There are advantages to a system where service providers feel they have to earn their pay. There are also disadvantages in that the same system allows many service providers to receive unjust rates of pay. But of course you recognize that if you don’t pay an adequate tip, it’s the waitress who gets gypped.
And the wait staff at Applebee's doesn't "demand" a tip. It is automatically added to the bill by Applebee's if the table has 5 (I think) or more people to serve.
Thank you very much for that response. I really don't want to divert the thread any more than I have already. I'll just mention that FReepers not familiar with Frances Perkins would be well-served (pun partly intended) to read more about that despicable woman. Along with fellow travelers Harry Hopkins and Henry Wallace, that satanic trio set the stage for Barack Hussein Obama. They all share the common trait of never having worked an honest day in their lives.

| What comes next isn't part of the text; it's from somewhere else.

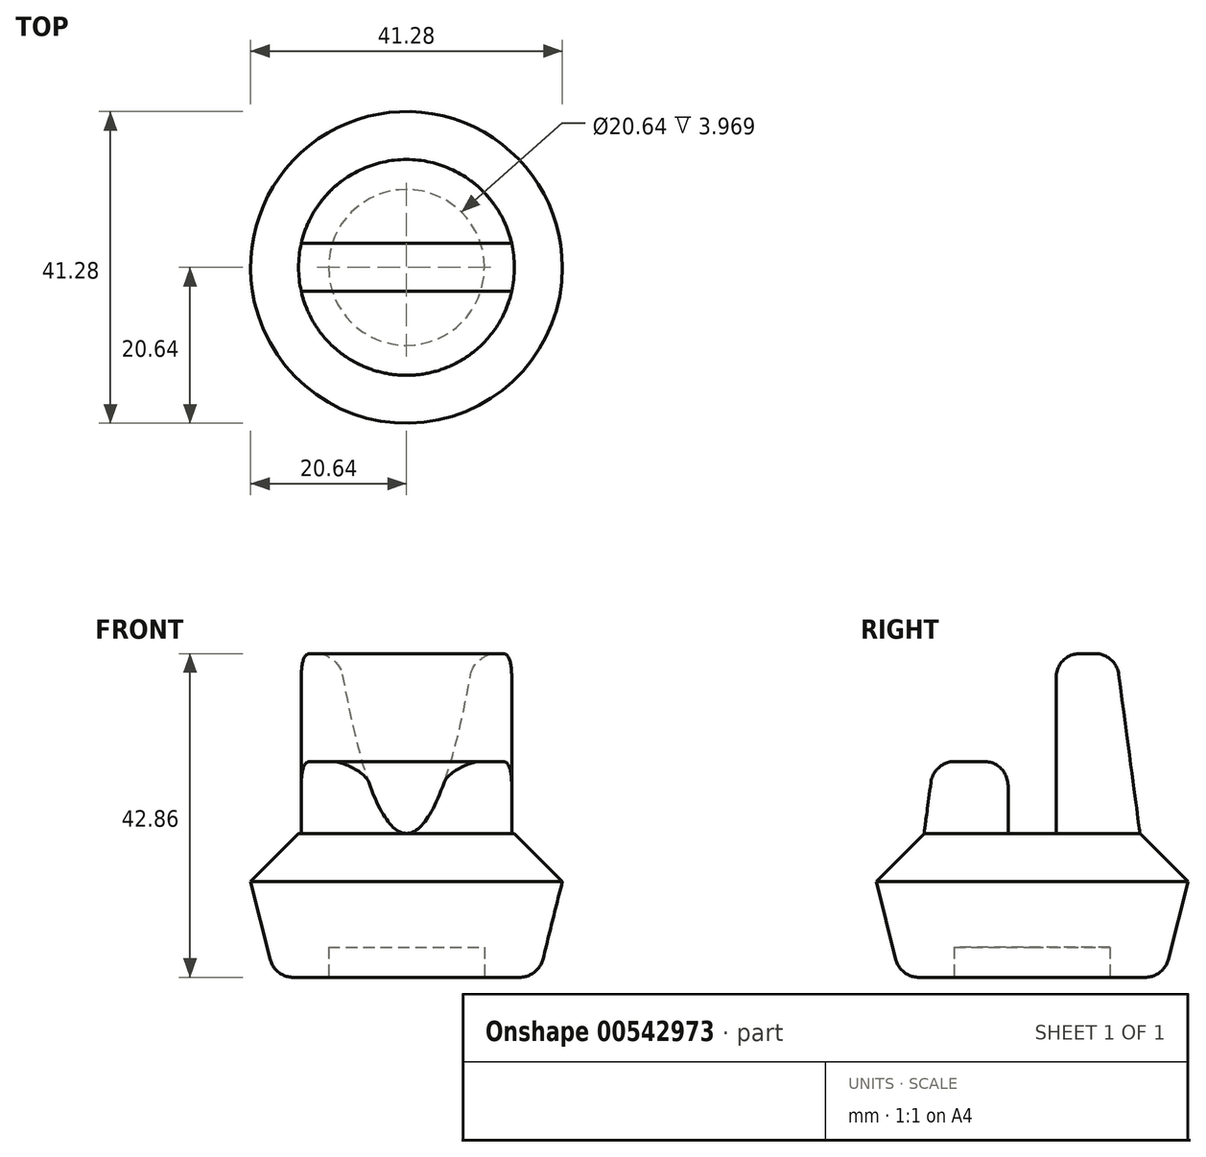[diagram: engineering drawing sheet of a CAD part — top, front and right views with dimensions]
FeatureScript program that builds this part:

Our kids are working their way through school serving tables.
They get stiffed the most by high school students and worthy Mormon priests in white shirts and ties. They see them coming and pretty much plan on no tip.
i think you sum it up well.
I tip fairly well for great service and a great meal, usually 20%, but the opportunities to do so for me are becoming less and less frequent. Money is much more dear than it was five years ago.
If it’s acceptable service for a decent meal, the scale slides downward. Fifteen, maybe even as low as ten if the server didn’t really have to bust his or her hump too much to take care of my table.
Bad service, whether it’s incompetence, inattention or just a nasty disposition will earn a dollar no matter what, unless the bill is under ten, another increasingly rare thing.
The people who absolutely DEMAND a tip are invariably the least capable of earning one, in my exposure.
Don’t get me started on automatic gratuity, the service is always mediocre. They know they’re getting it anyway, no reason to put that much effort into it.